You have all sorts of major muscle groups that contribute to the stability of the SI joint, and when they are strong enough, they can support the joint to the extent that you may no longer notice your ligaments being sprained.
This is essentially what happened for me. I know my ligaments will never quite tighten back up to the way they used to be. But once I stopped constantly re-spraining them with chiropractic adjustments and got physically stronger, my joints stopped moving out of place. I stopped having to think about my movement patterns as much, because my muscles were holding my joints stable.

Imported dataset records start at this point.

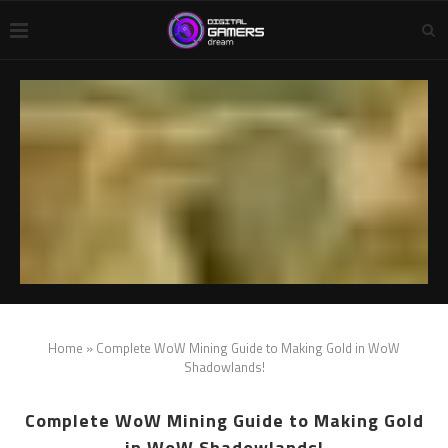
Home
»
Complete WoW Mining Guide to Making Gold in WoW
Shadowlands!
Complete WoW Mining Guide to Making Gold
in WoW Shadowlands!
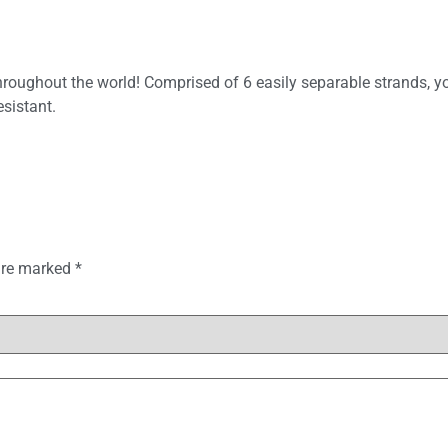
throughout the world! Comprised of 6 easily separable strands, y
sistant.
 are marked
*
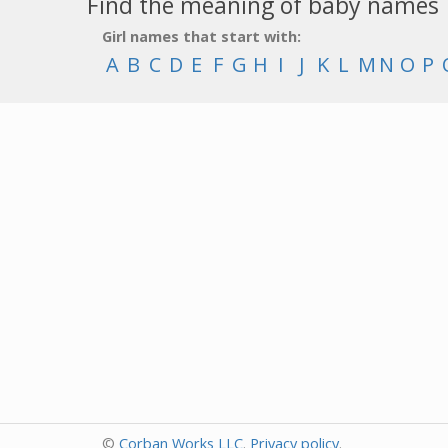
Find the meaning of baby names
Girl names that start with:
A
B
C
D
E
F
G
H
I
J
K
L
M
N
O
P
©
Corban Works LLC
.
Privacy policy
.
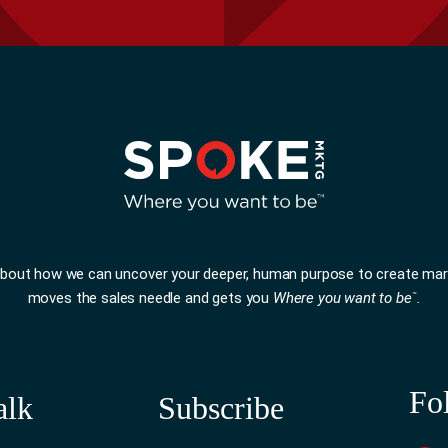
 about how we can uncover your deeper, human purpose to create mar
moves the sales needle and gets you
Where you want to be
.
™
Fo
alk
Subscribe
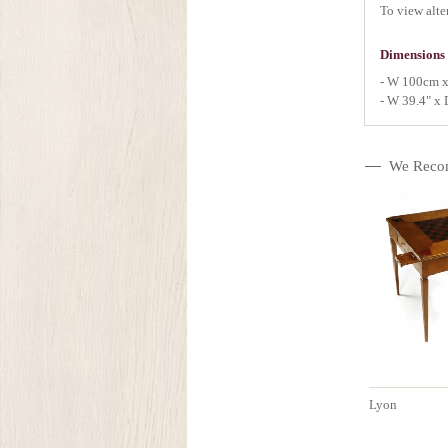
To view alte
Dimensions
- W 100cm 
- W 39.4" x 
We Reco
Lyon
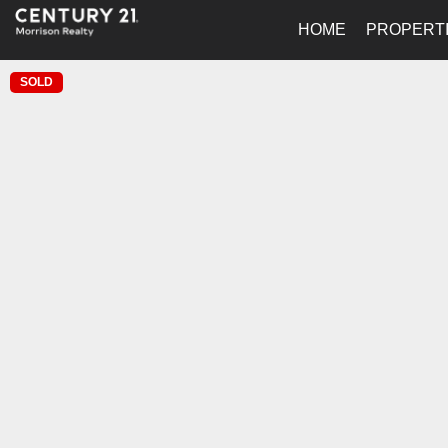
HOME
PROPERT
SOLD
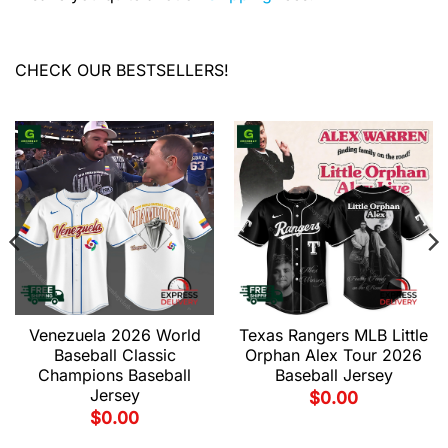
CHECK OUR BESTSELLERS!
Venezuela 2026 World
Texas Rangers MLB Little
Baseball Classic
Orphan Alex Tour 2026
Champions Baseball
Baseball Jersey
Jersey
$
0.00
$
0.00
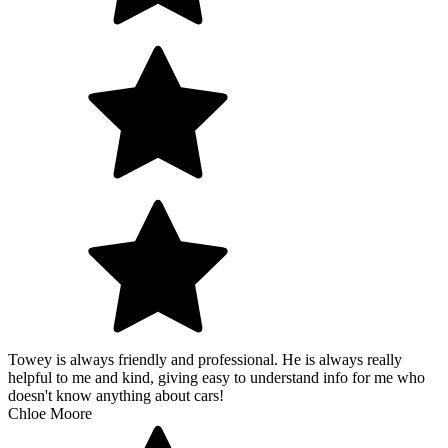
Towey is always friendly and professional. He is always really
helpful to me and kind, giving easy to understand info for me who
doesn't know anything about cars!
Chloe Moore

- See my corresponding post When muscle strength takes over for weak ligaments
3) Uniting the two factors
Unfortunately, when your ligaments are already sprained, building muscle strength is not always the most straightforward.
Your muscles and joints were designed to move with your ligaments holding things in place. Without them doing their job, things get a little bit tricky. Normal movements that wouldn’t have hurt before can end up putting way too much stress on your joint.
That’s why it’s so important to have a strengthening program that takes your ligaments into account. So many people get stuck in a cycle where they’re working with PT’s and medical professionals who just don’t get it, and give them cookie-cutter strengthening programs. Generic back-strengthening programs don’t work for this, because they continue to place pressure on the ligaments instead of allowing them to rest.
That’s why, to truly move past this injury, you need to be able to strengthen while allowing your ligaments to heal.
The right exercise program will allow you to start building strength, while putting minimal stress on your ligaments– and shouldn’t cause any pain!
Update, May 2022: As many of my readers know, I used to think aquatic exercise was the only way to strengthen while rehabbing your SI joints. I wrote that because it was the best advice I knew how to give at the time.
However, I’ve learned sooo much more now. Although I still think aquatic therapy is great, I also know that there are tons of options to help you start strengthening, even if you can’t get to a pool. There are super gentle core training exercises you can do, and even certain techiques to improve how your nervous system communicates with your muscles. As long as you’re doing all of these things with an awareness of what’s happening with the ligaments– that’s the part that’s truly key.
For more info, check out my Strengthening posts:
- Three major muscle groups to strengthen for SI joint dysfunction
- The goal of strenghtening is to maximize your body’s own support system
- The core and transverse abdominis
And you can also check out my posts on Aquatic Therapy, which can be a great way to strengthen while being gentle on your ligaments:
- The importance of pool exercise to my recovery
- One of the best things you can do for yourself in a pool: traction
Gosh. Okay, that was a lot of information!
The SI joint is a super complex subject– which is what can make it kind of fun to write about. But it’s also why I personally struggled with it for over five years before finding the answers I needed. That’s why I’m so determined to share what I’ve learned.
What did you think of the post?
Have you been able to strike a balance between strengthening and letting your ligaments heal? Let me know in the comments below!
And just a note–
There are many people who decide to proceed with SI joint stabilization surgery, or require other forms of treatment such as prolotherapy. The purpose of this post is not to make a value judgement on anyone else’s path to healing, or imply that you should be able to heal without surgery.
I am simply sharing what worked for me, and I’m grateful that the extent of my injury wasn’t worse, so that I could recover in the way I did. What worked for me may not work for everyone, which is why I make an effort to address other potential avenues for healing on my blog.